His throat spasmed. Christ. He downed a long swallow and set the glass down hard.

Hell, an entire bottle wasn’t enough to drown his guilt.

A shadow fell across his table, and he peeked up at the unwanted intrusion.

“Wakefield,” the gentleman drawled with his usual charm, “we meet again.”

The Lord had teamed up with the universe to rightly punish Wakefield this day.

“Rothesby,” he said stiffly. He’d rather trade ten years of his life than keep company with the gentleman who’d hungered for Cressida with a ferocity to rival Wakefield’s, but he motioned for the duke to join him anyway.

“I’ve sent you several notes, old chap,” Rothesby remarked, the moment he’d sat. “I’d begun to think you were ignoring me, or that you’d perhaps taken offense to things said at our last visit.”

“No.” Wakefield hadn’t liked the call out, but he’d needed it.

Determined to punish himself, he pushed his bottle in the other man’s direction and further welcomed his company.

A serving girl with cat-shaped eyes and a feline smile appeared with a crystal snifter. Her shrewd gaze moved between the two men, and rightly assessing the situation, she left Wakefield and Rothesby.

Wakefield tossed back his drink, downing it in a long, slow, painful swallow with a grimace.

Wakefield’s current rage stemmed from an altogether different reason. In his head, all he could hear while the other man spoke was Cressida as she’d pointed at the point that it had been Rothesby who’d been willing to put up a fortune for just one night with her.

But Wakefield had been too damned terrified of all the out-of-control feelings she made him feel. At every turn, he’d sought to explain her presence in his life, and what had brought her to him, because it’d been too fantastical to land on the simplest and ultimately accurate answer and truth—she was meant for him.

Just as Wakefield had been meant for her.

He’d been searching all these years—Marcia and Miss Kearsley—when all along Wakefield should have been waiting.
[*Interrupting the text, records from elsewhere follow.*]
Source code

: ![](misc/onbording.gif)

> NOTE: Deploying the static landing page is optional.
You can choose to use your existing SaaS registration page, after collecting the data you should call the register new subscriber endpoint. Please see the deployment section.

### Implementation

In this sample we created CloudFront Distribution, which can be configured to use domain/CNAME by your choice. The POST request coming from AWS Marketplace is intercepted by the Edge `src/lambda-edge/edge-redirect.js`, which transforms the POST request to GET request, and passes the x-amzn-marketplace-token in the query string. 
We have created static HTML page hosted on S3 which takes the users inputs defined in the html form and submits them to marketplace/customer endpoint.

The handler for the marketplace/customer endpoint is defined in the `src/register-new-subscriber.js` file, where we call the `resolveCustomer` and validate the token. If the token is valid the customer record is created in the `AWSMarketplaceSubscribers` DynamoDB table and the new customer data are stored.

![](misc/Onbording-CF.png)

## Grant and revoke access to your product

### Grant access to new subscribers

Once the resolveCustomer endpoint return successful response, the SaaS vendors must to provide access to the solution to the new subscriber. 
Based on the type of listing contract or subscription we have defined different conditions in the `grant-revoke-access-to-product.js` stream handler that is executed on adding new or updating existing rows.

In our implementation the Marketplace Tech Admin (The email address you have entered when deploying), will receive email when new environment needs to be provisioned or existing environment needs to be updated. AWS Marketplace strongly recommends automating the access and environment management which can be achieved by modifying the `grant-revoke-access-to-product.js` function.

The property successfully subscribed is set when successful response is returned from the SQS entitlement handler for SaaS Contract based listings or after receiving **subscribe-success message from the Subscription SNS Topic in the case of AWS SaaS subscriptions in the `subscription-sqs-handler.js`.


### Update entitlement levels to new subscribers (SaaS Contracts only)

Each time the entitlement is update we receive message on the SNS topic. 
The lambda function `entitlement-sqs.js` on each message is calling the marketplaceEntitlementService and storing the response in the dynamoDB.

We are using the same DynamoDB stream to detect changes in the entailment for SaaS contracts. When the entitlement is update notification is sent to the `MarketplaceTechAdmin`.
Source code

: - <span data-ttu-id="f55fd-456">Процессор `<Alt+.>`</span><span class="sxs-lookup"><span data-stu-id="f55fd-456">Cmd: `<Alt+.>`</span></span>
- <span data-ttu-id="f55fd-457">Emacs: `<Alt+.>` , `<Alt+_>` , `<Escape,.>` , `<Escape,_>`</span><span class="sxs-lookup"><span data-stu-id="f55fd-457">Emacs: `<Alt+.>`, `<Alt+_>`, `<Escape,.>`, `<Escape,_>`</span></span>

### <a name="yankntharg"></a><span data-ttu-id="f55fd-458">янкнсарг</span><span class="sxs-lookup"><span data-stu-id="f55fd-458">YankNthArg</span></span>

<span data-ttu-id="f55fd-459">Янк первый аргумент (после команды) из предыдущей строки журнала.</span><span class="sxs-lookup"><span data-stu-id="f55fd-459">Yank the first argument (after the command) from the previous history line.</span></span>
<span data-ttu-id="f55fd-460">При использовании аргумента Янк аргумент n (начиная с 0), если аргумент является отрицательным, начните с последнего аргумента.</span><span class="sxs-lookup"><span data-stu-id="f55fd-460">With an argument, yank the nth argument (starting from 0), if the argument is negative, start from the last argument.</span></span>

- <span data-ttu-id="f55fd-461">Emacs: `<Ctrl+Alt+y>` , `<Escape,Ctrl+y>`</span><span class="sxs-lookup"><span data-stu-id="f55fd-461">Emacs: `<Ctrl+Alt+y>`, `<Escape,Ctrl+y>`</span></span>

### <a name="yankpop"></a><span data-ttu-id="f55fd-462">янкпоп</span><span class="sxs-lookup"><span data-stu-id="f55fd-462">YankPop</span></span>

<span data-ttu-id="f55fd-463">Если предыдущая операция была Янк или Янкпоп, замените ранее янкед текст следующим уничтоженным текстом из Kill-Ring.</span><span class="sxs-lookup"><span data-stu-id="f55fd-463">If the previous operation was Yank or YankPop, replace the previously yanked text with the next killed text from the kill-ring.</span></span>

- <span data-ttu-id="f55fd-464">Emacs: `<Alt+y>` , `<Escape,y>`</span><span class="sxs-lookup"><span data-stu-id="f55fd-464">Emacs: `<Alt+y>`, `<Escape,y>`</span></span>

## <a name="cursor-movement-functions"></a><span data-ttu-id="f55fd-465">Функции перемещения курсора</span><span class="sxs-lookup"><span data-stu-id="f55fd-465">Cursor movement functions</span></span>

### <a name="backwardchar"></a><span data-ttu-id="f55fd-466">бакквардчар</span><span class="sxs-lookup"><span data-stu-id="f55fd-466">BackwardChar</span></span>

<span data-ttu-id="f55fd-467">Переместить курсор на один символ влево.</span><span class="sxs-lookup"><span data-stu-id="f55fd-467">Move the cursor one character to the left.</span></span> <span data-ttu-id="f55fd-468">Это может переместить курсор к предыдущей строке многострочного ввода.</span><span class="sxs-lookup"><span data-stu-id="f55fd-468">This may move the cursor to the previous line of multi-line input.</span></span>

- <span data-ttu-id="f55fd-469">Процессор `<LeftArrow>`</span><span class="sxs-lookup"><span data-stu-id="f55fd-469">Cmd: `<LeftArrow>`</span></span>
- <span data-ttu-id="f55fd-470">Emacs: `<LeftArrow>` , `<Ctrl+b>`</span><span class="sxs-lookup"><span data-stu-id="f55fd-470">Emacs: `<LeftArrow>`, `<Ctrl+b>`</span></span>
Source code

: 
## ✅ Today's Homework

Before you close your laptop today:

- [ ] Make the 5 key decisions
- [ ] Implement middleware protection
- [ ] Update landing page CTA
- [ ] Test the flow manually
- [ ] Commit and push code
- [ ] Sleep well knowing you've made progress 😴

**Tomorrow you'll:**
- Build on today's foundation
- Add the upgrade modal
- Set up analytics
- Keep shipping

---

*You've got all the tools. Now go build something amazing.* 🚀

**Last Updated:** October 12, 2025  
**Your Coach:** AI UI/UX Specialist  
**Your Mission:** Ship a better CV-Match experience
He and Cressida had been fated for one another, ordained by the stars.

Dynevor had been correct in his condemnation of Wakefield, but the other man had been dead wrong about something. It hadn’t been her background that made Wakefield fight the pull Cressida had over him. It’d been the fact that Wakefield hadn’t been able to recognize for himself that love had found him at last.

A silly grin formed on his lips.

“Wakefield, old fellow,” Rothesby said worriedly. “Are you sure everything is all right?”
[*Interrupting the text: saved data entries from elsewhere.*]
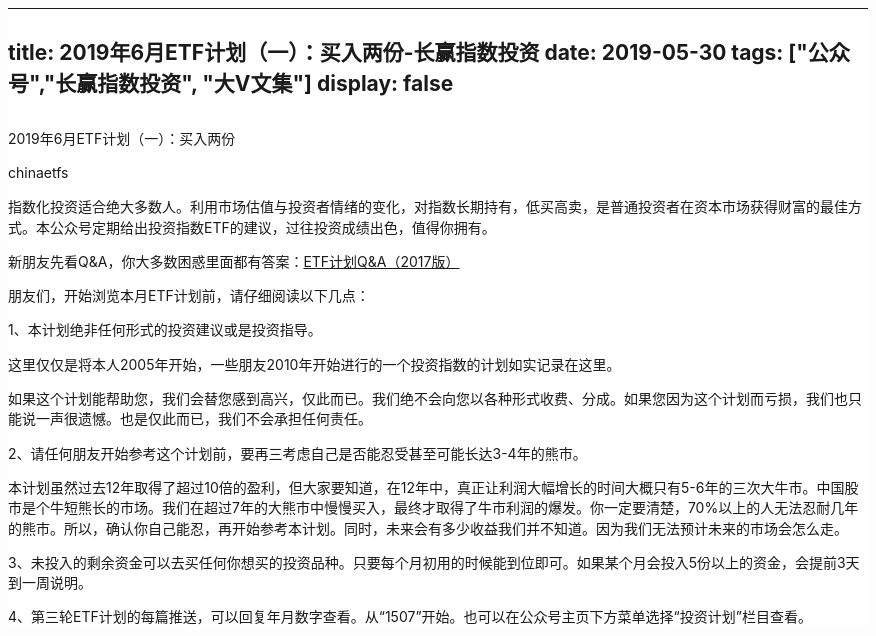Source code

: 
---
title:  2019年6月ETF计划（一）：买入两份-长赢指数投资
date: 2019-05-30
tags: ["公众号","长赢指数投资", "大V文集"]
display: false
---


## 



2019年6月ETF计划（一）：买入两份




chinaetfs




指数化投资适合绝大多数人。利用市场估值与投资者情绪的变化，对指数长期持有，低买高卖，是普通投资者在资本市场获得财富的最佳方式。本公众号定期给出投资指数ETF的建议，过往投资成绩出色，值得你拥有。










新朋友先看Q&amp;A，你大多数困惑里面都有答案：[ETF计划Q&amp;A（2017版）](http://mp.weixin.qq.com/s?__biz=MzIwMTIzNDMwNA==&amp;mid=2653408592&amp;idx=1&amp;sn=fde1a92e4caefec9c3a8298e74e8ff45&amp;chksm=8d226fbfba55e6a921f9daf22566693a85cbd8a192ba104e060ad3daf7f5940d3885c8e1bbef&amp;scene=21#wechat_redirect)





朋友们，开始浏览本月ETF计划前，请仔细阅读以下几点：

1、本计划绝非任何形式的投资建议或是投资指导。



这里仅仅是将本人2005年开始，一些朋友2010年开始进行的一个投资指数的计划如实记录在这里。





如果这个计划能帮助您，我们会替您感到高兴，仅此而已。我们绝不会向您以各种形式收费、分成。如果您因为这个计划而亏损，我们也只能说一声很遗憾。也是仅此而已，我们不会承担任何责任。



2、请任何朋友开始参考这个计划前，要再三考虑自己是否能忍受甚至可能长达3-4年的熊市。



本计划虽然过去12年取得了超过10倍的盈利，但大家要知道，在12年中，真正让利润大幅增长的时间大概只有5-6年的三次大牛市。中国股市是个牛短熊长的市场。我们在超过7年的大熊市中慢慢买入，最终才取得了牛市利润的爆发。你一定要清楚，70%以上的人无法忍耐几年的熊市。所以，确认你自己能忍，再开始参考本计划。同时，未来会有多少收益我们并不知道。因为我们无法预计未来的市场会怎么走。



3、未投入的剩余资金可以去买任何你想买的投资品种。只要每个月初用的时候能到位即可。如果某个月会投入5份以上的资金，会提前3天到一周说明。



4、第三轮ETF计划的每篇推送，可以回复年月数字查看。从“1507”开始。也可以在公众号主页下方菜单选择“投资计划”栏目查看。

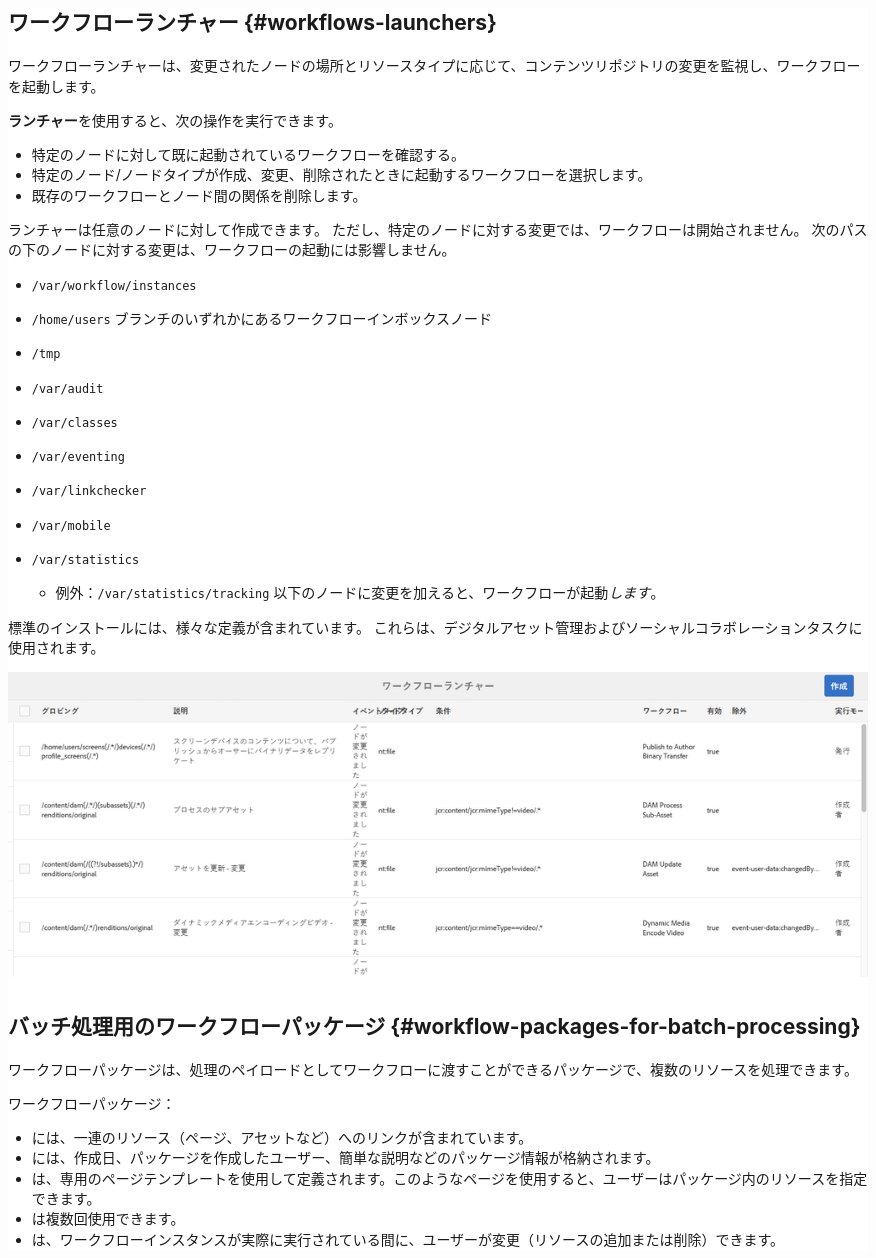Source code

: ## ワークフローランチャー {#workflows-launchers}

ワークフローランチャーは、変更されたノードの場所とリソースタイプに応じて、コンテンツリポジトリの変更を監視し、ワークフローを起動します。

**ランチャー**&#x200B;を使用すると、次の操作を実行できます。

* 特定のノードに対して既に起動されているワークフローを確認する。
* 特定のノード/ノードタイプが作成、変更、削除されたときに起動するワークフローを選択します。
* 既存のワークフローとノード間の関係を削除します。

ランチャーは任意のノードに対して作成できます。 ただし、特定のノードに対する変更では、ワークフローは開始されません。 次のパスの下のノードに対する変更は、ワークフローの起動には影響しません。

* `/var/workflow/instances`
* `/home/users` ブランチのいずれかにあるワークフローインボックスノード
* `/tmp`
* `/var/audit`
* `/var/classes`
* `/var/eventing`
* `/var/linkchecker`
* `/var/mobile`
* `/var/statistics`

   * 例外：`/var/statistics/tracking` 以下のノードに変更を加えると、ワークフローが起動&#x200B;*します*。

標準のインストールには、様々な定義が含まれています。 これらは、デジタルアセット管理およびソーシャルコラボレーションタスクに使用されます。

![wf-100](assets/wf-100.png)

## バッチ処理用のワークフローパッケージ {#workflow-packages-for-batch-processing}

ワークフローパッケージは、処理のペイロードとしてワークフローに渡すことができるパッケージで、複数のリソースを処理できます。

ワークフローパッケージ：

* には、一連のリソース（ページ、アセットなど）へのリンクが含まれています。
* には、作成日、パッケージを作成したユーザー、簡単な説明などのパッケージ情報が格納されます。
* は、専用のページテンプレートを使用して定義されます。このようなページを使用すると、ユーザーはパッケージ内のリソースを指定できます。
* は複数回使用できます。
* は、ワークフローインスタンスが実際に実行されている間に、ユーザーが変更（リソースの追加または削除）できます。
“I…I…” Dazed, he looked to the other man for help.

Chuckling, the duke toasted Wakefield. “This here, chum, is why I do not dabble with respectable ladies,” he drawled.
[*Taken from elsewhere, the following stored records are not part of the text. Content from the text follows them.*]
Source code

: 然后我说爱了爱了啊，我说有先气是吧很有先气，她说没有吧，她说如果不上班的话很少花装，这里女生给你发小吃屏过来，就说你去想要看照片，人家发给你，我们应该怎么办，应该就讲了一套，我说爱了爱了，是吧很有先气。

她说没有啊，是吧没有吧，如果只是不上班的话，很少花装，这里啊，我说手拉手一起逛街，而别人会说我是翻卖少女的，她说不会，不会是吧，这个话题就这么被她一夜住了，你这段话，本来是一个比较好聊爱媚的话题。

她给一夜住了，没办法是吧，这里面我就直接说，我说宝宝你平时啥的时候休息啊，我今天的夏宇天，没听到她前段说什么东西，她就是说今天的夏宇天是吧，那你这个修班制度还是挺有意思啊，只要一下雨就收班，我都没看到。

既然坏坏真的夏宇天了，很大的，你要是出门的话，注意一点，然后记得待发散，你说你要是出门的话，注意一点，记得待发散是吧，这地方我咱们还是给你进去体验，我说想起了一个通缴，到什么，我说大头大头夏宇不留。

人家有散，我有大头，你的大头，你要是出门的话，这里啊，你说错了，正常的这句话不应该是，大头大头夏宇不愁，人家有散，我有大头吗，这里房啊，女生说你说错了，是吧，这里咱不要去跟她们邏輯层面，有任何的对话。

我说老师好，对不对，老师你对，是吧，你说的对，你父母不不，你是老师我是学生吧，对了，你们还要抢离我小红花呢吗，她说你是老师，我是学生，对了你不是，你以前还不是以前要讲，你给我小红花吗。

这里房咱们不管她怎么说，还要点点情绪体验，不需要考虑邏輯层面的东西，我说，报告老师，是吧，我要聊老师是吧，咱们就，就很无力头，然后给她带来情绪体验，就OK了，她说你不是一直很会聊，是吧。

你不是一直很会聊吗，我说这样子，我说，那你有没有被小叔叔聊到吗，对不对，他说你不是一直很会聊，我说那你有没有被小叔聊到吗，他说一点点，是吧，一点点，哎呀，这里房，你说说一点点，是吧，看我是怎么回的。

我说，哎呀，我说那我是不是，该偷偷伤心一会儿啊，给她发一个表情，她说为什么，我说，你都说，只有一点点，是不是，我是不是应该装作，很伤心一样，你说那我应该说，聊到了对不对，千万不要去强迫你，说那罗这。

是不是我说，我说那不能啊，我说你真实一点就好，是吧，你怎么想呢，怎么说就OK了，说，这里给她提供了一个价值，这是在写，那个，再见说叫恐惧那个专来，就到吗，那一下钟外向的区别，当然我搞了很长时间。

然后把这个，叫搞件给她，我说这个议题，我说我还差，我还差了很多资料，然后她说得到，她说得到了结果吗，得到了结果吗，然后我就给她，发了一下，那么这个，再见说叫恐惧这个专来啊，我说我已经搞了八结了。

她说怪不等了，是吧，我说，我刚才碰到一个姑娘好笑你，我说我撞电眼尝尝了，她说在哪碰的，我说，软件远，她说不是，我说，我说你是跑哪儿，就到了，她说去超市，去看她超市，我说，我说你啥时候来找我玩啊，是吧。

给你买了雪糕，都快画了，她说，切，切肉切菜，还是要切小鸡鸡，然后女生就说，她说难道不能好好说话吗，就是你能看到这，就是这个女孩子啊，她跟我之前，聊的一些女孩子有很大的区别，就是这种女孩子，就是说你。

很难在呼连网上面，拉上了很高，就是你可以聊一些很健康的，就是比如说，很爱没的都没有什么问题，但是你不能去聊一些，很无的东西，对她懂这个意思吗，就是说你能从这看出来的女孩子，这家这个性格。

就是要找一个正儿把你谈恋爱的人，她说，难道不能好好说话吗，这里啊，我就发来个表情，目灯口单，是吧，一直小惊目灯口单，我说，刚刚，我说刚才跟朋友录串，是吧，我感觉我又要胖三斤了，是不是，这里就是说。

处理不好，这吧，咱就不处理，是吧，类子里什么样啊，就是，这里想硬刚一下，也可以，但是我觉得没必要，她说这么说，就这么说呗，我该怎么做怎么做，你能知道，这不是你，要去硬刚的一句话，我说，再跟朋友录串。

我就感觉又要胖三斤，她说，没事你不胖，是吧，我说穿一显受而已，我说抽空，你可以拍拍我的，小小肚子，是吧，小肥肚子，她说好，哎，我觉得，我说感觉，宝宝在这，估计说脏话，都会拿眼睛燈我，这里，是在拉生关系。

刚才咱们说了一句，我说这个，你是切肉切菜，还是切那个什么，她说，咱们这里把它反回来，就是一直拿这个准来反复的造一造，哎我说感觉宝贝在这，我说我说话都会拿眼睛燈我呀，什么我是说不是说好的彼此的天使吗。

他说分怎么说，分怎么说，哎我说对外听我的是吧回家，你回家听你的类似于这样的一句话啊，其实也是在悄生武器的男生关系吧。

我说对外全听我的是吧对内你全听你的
What am I doing here? When there were so many things to say to Cressida. So many vows. So many apologies…

Wakefield tossed back the remainder of his drink and grimaced. “I fear this is where we part ways, Rothes—” Wakefield’s stare collided with his brother-in-law, Latimer, in a frantic exchange with—

“Burgess?”

The duke turned back to look at the action and followed Wakefield’s focus to the pair conversing at the front of the club.

An odd whirring filled Wakefield’s ears.

Latimer said something and pointed the tip of his finger. It landed upon Wakefield.

Wakefield jumped up, turning the table over in his haste to get to his butler. Dread fueled his every step.

“The miss has run off,” Burgess said, struggling to get in air as he gasped and panted.

Wakefield grabbed him by the front of his coattails and tugged him closer.

“What do you mean?” Fear lent his voice a harsher quality.

“The gentleman, Markham’s fellow, arrived with a note and the lady took off after him. He asked that I fetch you immediately. Said you’d know where she was running off to,” he gritted out.

To see her brother or to find Trudy. Either way, Wakefield tore off, thundering for his horse.

Cressida .

He’d be damned if he lost her now, not when he’d realized he was head over heels, upside down, and inside out in love with her.